Shmini Atzeres — The Intimate Day
Hebrew: שמיני עצרת | When: 22 Tishrei (in Eretz Yisrael; in diaspora combined with Simchas Torah on 23 Tishrei)
Atzeres: Detained with Love
The Midrash (Vayikra Rabbah 30:12) offers one of the most moving images in all of Torah literature: after the seven days of Sukkot — during which seventy bulls were offered for the seventy nations of the world — G-d says to Israel: “Kashah alai preidaschem — It is hard for Me that you are leaving. Stay with Me one more day.” This is Shmini Atzeres: the eighth day, when G-d detains His beloved people for one more intimate moment.
The word atzeres means “detention” or “holding back.” It is the final Yom Tov of the Tishrei season, yet it stands apart from Sukkot entirely: we do not sit in the sukkah on this day (the Alter Rebbe rules not to sit in the sukkah on Shmini Atzeres in the diaspora, to make the distinction clear), and the arba minim are set aside. Shmini Atzeres is a regel bif’nei atzmo — its own independent festival.
The Rebbe’s Joy on Shmini Atzeres / Simchas Torah
Of all the Yom Tovim, Shmini Atzeres / Simchas Torah was the one where the Rebbe’s joy was most visibly uncontained. The hakafos at 770 Eastern Parkway on this night would draw thousands — Chassidim, visitors, skeptics, secular Jews — all swept up in a joy that transcended ordinary celebration. The Rebbe would dance with the Torah scrolls, sometimes for hours, his face radiant with a joy that seemed to come from a depth inaccessible to ordinary emotion.

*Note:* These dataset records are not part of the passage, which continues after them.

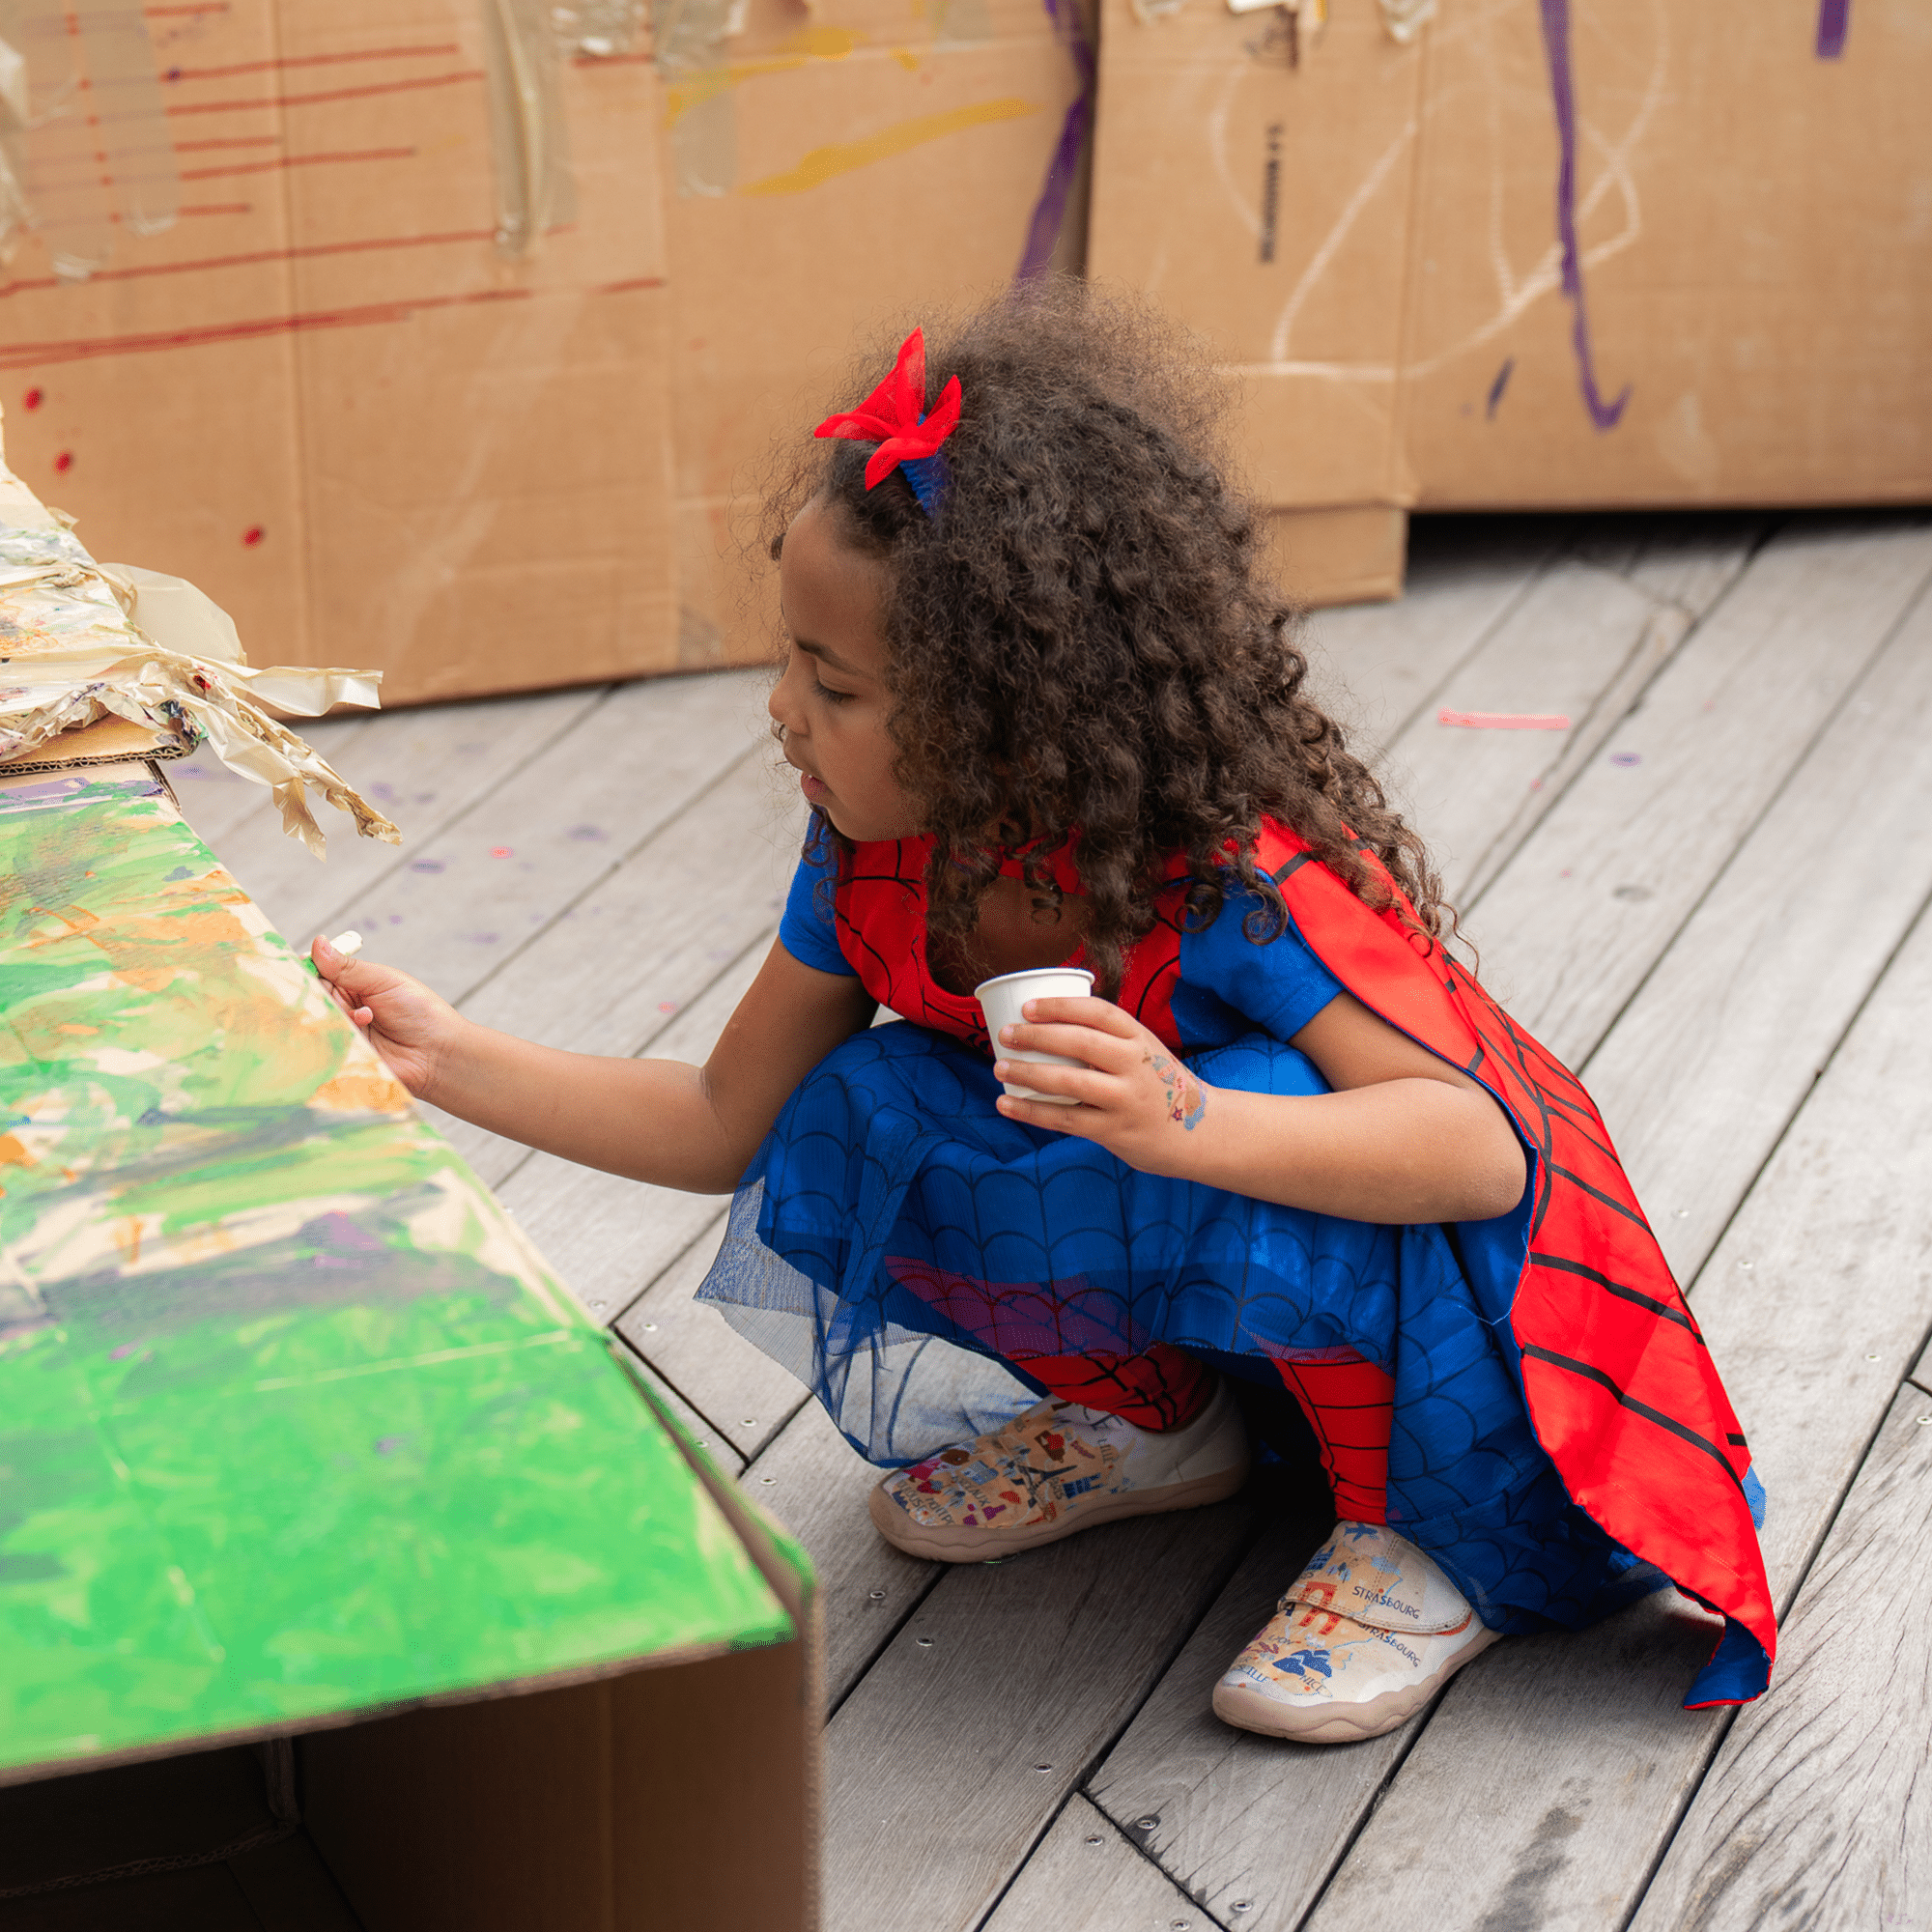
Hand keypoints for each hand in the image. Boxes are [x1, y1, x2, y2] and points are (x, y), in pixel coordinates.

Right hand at [310, 935, 462, 1099]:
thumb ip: (348, 968)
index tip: (303, 967)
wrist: (438, 1053)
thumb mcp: (384, 981)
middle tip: (341, 997)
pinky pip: (323, 1048)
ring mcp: (340, 1033)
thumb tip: (318, 943)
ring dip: (338, 1017)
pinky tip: (361, 1034)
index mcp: (351, 984)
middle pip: (310, 998)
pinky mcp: (342, 1056)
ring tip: (367, 1017)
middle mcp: (341, 1008)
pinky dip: (336, 1038)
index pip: (316, 973)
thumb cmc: (419, 1011)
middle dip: (320, 995)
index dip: (307, 969)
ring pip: (315, 1021)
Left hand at [992, 996, 1214, 1176]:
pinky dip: (1032, 1111)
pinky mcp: (1115, 1131)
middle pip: (1080, 1042)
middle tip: (1005, 1034)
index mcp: (1140, 1038)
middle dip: (1036, 1036)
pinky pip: (1066, 1120)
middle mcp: (1135, 1065)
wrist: (1200, 1131)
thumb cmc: (1158, 1085)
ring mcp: (1126, 1099)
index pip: (1098, 1012)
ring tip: (1000, 1068)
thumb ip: (1108, 1039)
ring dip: (1028, 1074)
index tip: (1027, 1007)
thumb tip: (1047, 1022)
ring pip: (1068, 1082)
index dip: (1060, 1006)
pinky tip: (1007, 1104)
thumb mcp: (1145, 1051)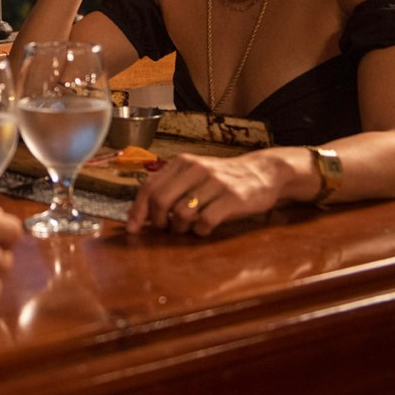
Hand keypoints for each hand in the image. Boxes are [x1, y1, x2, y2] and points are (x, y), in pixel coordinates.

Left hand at [125, 151, 288, 236]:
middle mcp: (195, 169)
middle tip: (166, 228)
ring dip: (181, 228)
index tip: (131, 229)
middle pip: (160, 201)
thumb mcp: (194, 175)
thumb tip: (142, 215)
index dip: (137, 210)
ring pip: (181, 213)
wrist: (262, 173)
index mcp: (181, 163)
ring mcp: (214, 183)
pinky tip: (206, 228)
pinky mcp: (232, 198)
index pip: (149, 186)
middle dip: (157, 221)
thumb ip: (170, 188)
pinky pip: (205, 222)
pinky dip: (201, 231)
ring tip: (189, 226)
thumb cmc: (221, 180)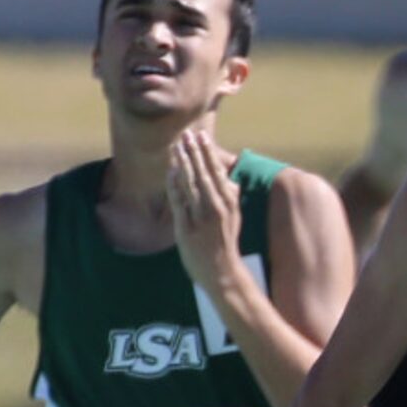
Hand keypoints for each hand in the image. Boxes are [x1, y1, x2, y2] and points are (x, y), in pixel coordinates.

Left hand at [169, 130, 242, 299]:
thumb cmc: (227, 244)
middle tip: (186, 134)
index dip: (208, 153)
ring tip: (176, 147)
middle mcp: (216, 207)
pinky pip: (179, 202)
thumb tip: (231, 180)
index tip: (201, 136)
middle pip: (203, 174)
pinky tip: (170, 172)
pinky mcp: (187, 228)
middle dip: (194, 152)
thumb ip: (232, 198)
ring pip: (191, 185)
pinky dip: (175, 186)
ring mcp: (201, 218)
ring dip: (183, 164)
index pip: (217, 172)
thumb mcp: (235, 219)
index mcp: (228, 203)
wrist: (222, 272)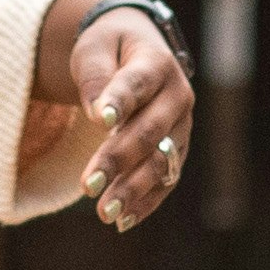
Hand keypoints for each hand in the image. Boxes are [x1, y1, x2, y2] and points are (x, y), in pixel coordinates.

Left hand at [54, 0, 192, 233]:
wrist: (135, 53)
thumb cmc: (108, 50)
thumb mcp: (93, 48)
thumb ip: (94, 75)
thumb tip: (97, 111)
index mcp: (157, 62)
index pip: (137, 84)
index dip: (120, 101)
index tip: (98, 119)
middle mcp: (177, 96)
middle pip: (150, 131)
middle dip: (118, 160)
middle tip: (88, 185)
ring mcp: (181, 127)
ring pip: (162, 162)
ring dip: (133, 189)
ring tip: (104, 211)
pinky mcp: (177, 151)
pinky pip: (166, 181)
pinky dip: (147, 202)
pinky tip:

The Rebbe taught: on Simchas Torah, every Jew is equal in relation to the Torah. The great scholar and the simple person both dance with the same Torah. This is the deepest achdus Yisrael — unity of Israel — expressed through joy rather than argument.
The Inner Dimension
Shmini Atzeres represents the relationship between Knesset Yisrael (the collective soul of Israel) and HaKadosh Baruch Hu after all the work of the month: Elul, Rosh Hashanah, Yom Kippur, Sukkot. All the avodah has been completed. Now comes the simple, wordless joy of being together — of the Jewish people as they are, loved by G-d as He is, without any specific service as the vehicle of connection.
In Kabbalistic terms, Shmini Atzeres corresponds to Keter — the transcendent aspect that cannot be grasped by any sefirah below it. It is beyond the seven of Sukkot. It simply is.